The output is a single file with the error counts from each sample summed. And an additional column indicating the number of samples that containing the error is reported.

Bins

The aim is to create a model of errors. Many factors can be predictive of the likelihood of an error. The dimensionality is a consideration because if the data is too sparse, prediction is less reliable. Because we determine accuracy by the mapping, it is best to require a high mapping-quality. Therefore we limit to: Base-Quality, Sequence Context, Read, and Position in Read as described and binned below. With those binnings we have 15,000 possible combinations (5 * 6 * 2 * $read_length / $bin-size )

For each combination, while iterating over the bam, we store the number of errors and the number of total bases in each bin. These become, respectively, the numerator and denominator for the error-rate for that set of parameters.

Qualities (5)

Base-Qualities and Mapping Qualities will be binned to:

  1. 0-5
  2. 6-19
  3. 20 - 36,
  4. 37 - 59,
  5. 60+

This means that the quantized base-qualities from nova-seq (2, 12, 23 and 37) are each in separate bins.
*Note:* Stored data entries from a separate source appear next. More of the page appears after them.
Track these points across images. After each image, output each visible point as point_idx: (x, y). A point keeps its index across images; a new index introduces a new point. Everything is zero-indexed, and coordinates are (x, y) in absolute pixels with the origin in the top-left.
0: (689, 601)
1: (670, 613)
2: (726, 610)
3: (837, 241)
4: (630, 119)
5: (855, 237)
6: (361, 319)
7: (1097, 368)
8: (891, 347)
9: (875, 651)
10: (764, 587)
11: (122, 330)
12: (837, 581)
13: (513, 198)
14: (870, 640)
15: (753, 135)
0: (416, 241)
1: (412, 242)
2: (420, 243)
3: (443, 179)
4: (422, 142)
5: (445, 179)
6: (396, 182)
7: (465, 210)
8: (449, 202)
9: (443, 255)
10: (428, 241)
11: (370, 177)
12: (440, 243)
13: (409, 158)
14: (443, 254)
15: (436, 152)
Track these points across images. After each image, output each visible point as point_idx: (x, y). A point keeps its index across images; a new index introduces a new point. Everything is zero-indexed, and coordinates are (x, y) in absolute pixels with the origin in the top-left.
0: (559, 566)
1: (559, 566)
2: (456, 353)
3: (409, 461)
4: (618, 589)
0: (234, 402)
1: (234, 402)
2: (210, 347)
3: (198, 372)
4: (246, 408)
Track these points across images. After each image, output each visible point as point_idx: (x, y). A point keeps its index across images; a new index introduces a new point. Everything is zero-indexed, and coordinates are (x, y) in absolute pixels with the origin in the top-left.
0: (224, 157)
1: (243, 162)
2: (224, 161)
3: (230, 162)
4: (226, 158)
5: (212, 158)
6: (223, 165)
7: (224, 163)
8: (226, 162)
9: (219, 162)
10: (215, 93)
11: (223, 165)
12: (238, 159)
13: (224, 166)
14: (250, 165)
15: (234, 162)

And other base-quality schemes are also paritioned sanely.

Sequence Context (6)

  1. C->A (G->T)
  2. C->G (G->C)
  3. C->T (G->A)
  4. T->A (A->T)
  5. T->C (A->G)
  6. T->G (A->C)

Read (2)

Read 1 or Read 2

Read Position (50)

read position is simply divided by 3. so bins of 3 bases.

vcfanno

To use the errors files with vcfanno:

bgzip fraguracy/fraguracy-19610X19-errors.bed
tabix fraguracy/fraguracy-19610X19-errors.bed.gz

echo '
[[annotation]]
file="fraguracy/fraguracy-19610X19-errors.bed.gz"
columns=[4, 5]
names=["frag_bq_bin", "frag_errors"]
ops=["first", "first"]
' > conf.toml

vcfanno conf.toml $vcf > annotated.vcf # annotated.vcf will have entries for `frag_bq_bin` and `frag_errors` where there was an error found that was also a variant in the VCF.